> **PROBLEM REQUIREMENTS**
Nothing should be left out: output all of the entries exactly.

> **THE INPUT**
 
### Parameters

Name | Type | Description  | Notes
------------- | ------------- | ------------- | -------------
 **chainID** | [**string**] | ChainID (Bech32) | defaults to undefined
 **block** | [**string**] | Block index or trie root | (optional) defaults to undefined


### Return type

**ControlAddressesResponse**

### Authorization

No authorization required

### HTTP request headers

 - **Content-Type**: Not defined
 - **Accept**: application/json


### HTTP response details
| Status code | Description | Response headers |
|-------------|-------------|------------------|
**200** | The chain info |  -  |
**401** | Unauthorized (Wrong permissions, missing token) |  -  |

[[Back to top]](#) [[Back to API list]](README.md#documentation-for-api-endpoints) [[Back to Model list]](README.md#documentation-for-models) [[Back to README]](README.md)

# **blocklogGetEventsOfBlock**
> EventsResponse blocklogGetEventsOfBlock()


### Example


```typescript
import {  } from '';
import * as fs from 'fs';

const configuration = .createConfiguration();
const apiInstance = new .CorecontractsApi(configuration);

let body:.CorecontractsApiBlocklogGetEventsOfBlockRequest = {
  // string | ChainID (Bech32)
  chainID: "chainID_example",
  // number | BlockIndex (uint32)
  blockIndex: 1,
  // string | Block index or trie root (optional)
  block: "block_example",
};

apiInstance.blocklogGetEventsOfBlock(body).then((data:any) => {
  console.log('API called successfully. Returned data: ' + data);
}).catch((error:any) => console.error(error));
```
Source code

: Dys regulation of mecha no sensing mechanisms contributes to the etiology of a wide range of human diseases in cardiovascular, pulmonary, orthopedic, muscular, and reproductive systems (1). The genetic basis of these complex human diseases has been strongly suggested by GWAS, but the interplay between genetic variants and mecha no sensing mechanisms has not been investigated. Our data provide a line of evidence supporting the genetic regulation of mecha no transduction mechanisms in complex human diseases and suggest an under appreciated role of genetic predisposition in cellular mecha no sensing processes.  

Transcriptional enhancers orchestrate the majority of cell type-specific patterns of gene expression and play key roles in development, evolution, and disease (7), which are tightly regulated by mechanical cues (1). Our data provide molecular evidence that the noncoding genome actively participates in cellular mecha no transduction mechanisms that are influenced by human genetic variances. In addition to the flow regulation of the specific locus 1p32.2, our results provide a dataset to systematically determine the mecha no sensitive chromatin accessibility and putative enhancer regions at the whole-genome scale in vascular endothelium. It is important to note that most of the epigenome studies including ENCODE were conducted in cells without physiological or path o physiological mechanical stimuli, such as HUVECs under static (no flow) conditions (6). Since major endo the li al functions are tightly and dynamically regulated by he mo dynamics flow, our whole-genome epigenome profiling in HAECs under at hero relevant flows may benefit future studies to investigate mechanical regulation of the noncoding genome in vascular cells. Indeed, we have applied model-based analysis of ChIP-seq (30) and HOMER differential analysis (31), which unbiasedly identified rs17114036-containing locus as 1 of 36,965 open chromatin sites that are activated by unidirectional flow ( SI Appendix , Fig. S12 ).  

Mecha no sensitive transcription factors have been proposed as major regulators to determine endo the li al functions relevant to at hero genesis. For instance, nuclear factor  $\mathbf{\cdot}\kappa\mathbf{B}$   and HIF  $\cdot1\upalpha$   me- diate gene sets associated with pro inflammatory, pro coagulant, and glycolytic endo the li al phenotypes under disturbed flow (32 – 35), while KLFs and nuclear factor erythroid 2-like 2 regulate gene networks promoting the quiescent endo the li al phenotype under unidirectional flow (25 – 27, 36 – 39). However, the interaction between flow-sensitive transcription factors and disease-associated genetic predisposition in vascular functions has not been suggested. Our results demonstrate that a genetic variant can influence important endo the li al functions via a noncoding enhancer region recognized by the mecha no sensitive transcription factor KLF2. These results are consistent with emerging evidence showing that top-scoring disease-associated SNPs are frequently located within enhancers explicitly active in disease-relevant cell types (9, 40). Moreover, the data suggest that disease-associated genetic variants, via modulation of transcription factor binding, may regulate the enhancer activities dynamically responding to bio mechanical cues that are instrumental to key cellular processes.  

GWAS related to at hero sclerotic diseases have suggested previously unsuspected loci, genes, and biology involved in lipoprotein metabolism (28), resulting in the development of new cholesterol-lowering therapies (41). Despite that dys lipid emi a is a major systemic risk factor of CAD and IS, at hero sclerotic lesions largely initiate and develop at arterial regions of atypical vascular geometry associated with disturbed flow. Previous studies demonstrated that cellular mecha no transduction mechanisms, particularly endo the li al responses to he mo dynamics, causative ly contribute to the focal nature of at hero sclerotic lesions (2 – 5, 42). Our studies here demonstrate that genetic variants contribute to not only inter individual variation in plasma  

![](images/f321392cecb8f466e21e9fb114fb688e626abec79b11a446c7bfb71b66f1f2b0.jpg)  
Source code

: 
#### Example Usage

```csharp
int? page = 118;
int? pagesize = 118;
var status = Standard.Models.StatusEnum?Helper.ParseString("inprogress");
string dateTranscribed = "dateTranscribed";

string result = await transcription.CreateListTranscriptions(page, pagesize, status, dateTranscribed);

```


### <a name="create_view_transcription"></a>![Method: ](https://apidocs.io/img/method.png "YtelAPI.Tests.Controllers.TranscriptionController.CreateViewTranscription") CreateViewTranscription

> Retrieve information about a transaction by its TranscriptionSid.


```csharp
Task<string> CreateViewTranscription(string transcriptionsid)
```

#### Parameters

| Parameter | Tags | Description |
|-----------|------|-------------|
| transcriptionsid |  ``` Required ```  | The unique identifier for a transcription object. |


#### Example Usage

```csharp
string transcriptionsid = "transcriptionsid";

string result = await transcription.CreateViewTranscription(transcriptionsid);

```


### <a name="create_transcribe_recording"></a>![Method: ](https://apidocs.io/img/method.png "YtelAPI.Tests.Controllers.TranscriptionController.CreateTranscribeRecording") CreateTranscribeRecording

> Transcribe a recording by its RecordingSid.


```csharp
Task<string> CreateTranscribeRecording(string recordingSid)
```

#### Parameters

> **ANSWER BELOW**
### Parameters

Name | Type | Description  | Notes
------------- | ------------- | ------------- | -------------
 **chainID** | [**string**] | ChainID (Bech32) | defaults to undefined
 **block** | [**string**] | Block index or trie root | (optional) defaults to undefined


### Return type

**ControlAddressesResponse**

### Authorization

No authorization required

### HTTP request headers

 - **Content-Type**: Not defined
 - **Accept**: application/json


### HTTP response details
| Status code | Description | Response headers |
|-------------|-------------|------------------|
**200** | The chain info |  -  |
**401** | Unauthorized (Wrong permissions, missing token) |  -  |

[[Back to top]](#) [[Back to API list]](README.md#documentation-for-api-endpoints) [[Back to Model list]](README.md#documentation-for-models) [[Back to README]](README.md)

# **blocklogGetEventsOfBlock**
> EventsResponse blocklogGetEventsOfBlock()


### Example


```typescript
import {  } from '';
import * as fs from 'fs';

const configuration = .createConfiguration();
const apiInstance = new .CorecontractsApi(configuration);

let body:.CorecontractsApiBlocklogGetEventsOfBlockRequest = {
  // string | ChainID (Bech32)
  chainID: "chainID_example",
  // number | BlockIndex (uint32)
  blockIndex: 1,
  // string | Block index or trie root (optional)
  block: "block_example",
};

apiInstance.blocklogGetEventsOfBlock(body).then((data:any) => {
  console.log('API called successfully. Returned data: ' + data);
}).catch((error:any) => console.error(error));
```
Source code

: Dys regulation of mecha no sensing mechanisms contributes to the etiology of a wide range of human diseases in cardiovascular, pulmonary, orthopedic, muscular, and reproductive systems (1). The genetic basis of these complex human diseases has been strongly suggested by GWAS, but the interplay between genetic variants and mecha no sensing mechanisms has not been investigated. Our data provide a line of evidence supporting the genetic regulation of mecha no transduction mechanisms in complex human diseases and suggest an under appreciated role of genetic predisposition in cellular mecha no sensing processes.  

Transcriptional enhancers orchestrate the majority of cell type-specific patterns of gene expression and play key roles in development, evolution, and disease (7), which are tightly regulated by mechanical cues (1). Our data provide molecular evidence that the noncoding genome actively participates in cellular mecha no transduction mechanisms that are influenced by human genetic variances. In addition to the flow regulation of the specific locus 1p32.2, our results provide a dataset to systematically determine the mecha no sensitive chromatin accessibility and putative enhancer regions at the whole-genome scale in vascular endothelium. It is important to note that most of the epigenome studies including ENCODE were conducted in cells without physiological or path o physiological mechanical stimuli, such as HUVECs under static (no flow) conditions (6). Since major endo the li al functions are tightly and dynamically regulated by he mo dynamics flow, our whole-genome epigenome profiling in HAECs under at hero relevant flows may benefit future studies to investigate mechanical regulation of the noncoding genome in vascular cells. Indeed, we have applied model-based analysis of ChIP-seq (30) and HOMER differential analysis (31), which unbiasedly identified rs17114036-containing locus as 1 of 36,965 open chromatin sites that are activated by unidirectional flow ( SI Appendix , Fig. S12 ).  

Mecha no sensitive transcription factors have been proposed as major regulators to determine endo the li al functions relevant to at hero genesis. For instance, nuclear factor  $\mathbf{\cdot}\kappa\mathbf{B}$   and HIF  $\cdot1\upalpha$   me- diate gene sets associated with pro inflammatory, pro coagulant, and glycolytic endo the li al phenotypes under disturbed flow (32 – 35), while KLFs and nuclear factor erythroid 2-like 2 regulate gene networks promoting the quiescent endo the li al phenotype under unidirectional flow (25 – 27, 36 – 39). However, the interaction between flow-sensitive transcription factors and disease-associated genetic predisposition in vascular functions has not been suggested. Our results demonstrate that a genetic variant can influence important endo the li al functions via a noncoding enhancer region recognized by the mecha no sensitive transcription factor KLF2. These results are consistent with emerging evidence showing that top-scoring disease-associated SNPs are frequently located within enhancers explicitly active in disease-relevant cell types (9, 40). Moreover, the data suggest that disease-associated genetic variants, via modulation of transcription factor binding, may regulate the enhancer activities dynamically responding to bio mechanical cues that are instrumental to key cellular processes.  

GWAS related to at hero sclerotic diseases have suggested previously unsuspected loci, genes, and biology involved in lipoprotein metabolism (28), resulting in the development of new cholesterol-lowering therapies (41). Despite that dys lipid emi a is a major systemic risk factor of CAD and IS, at hero sclerotic lesions largely initiate and develop at arterial regions of atypical vascular geometry associated with disturbed flow. Previous studies demonstrated that cellular mecha no transduction mechanisms, particularly endo the li al responses to he mo dynamics, causative ly contribute to the focal nature of at hero sclerotic lesions (2 – 5, 42). Our studies here demonstrate that genetic variants contribute to not only inter individual variation in plasma  

![](images/f321392cecb8f466e21e9fb114fb688e626abec79b11a446c7bfb71b66f1f2b0.jpg)  
Source code

: 
#### Example Usage

```csharp
int? page = 118;
int? pagesize = 118;
var status = Standard.Models.StatusEnum?Helper.ParseString("inprogress");
string dateTranscribed = "dateTranscribed";

string result = await transcription.CreateListTranscriptions(page, pagesize, status, dateTranscribed);

```


### <a name="create_view_transcription"></a>![Method: ](https://apidocs.io/img/method.png "YtelAPI.Tests.Controllers.TranscriptionController.CreateViewTranscription") CreateViewTranscription

> Retrieve information about a transaction by its TranscriptionSid.


```csharp
Task<string> CreateViewTranscription(string transcriptionsid)
```

#### Parameters

| Parameter | Tags | Description |
|-----------|------|-------------|
| transcriptionsid |  ``` Required ```  | The unique identifier for a transcription object. |


#### Example Usage

```csharp
string transcriptionsid = "transcriptionsid";

string result = await transcription.CreateViewTranscription(transcriptionsid);

```


### <a name="create_transcribe_recording"></a>![Method: ](https://apidocs.io/img/method.png "YtelAPI.Tests.Controllers.TranscriptionController.CreateTranscribeRecording") CreateTranscribeRecording

> Transcribe a recording by its RecordingSid.


```csharp
Task<string> CreateTranscribeRecording(string recordingSid)
```

#### Parameters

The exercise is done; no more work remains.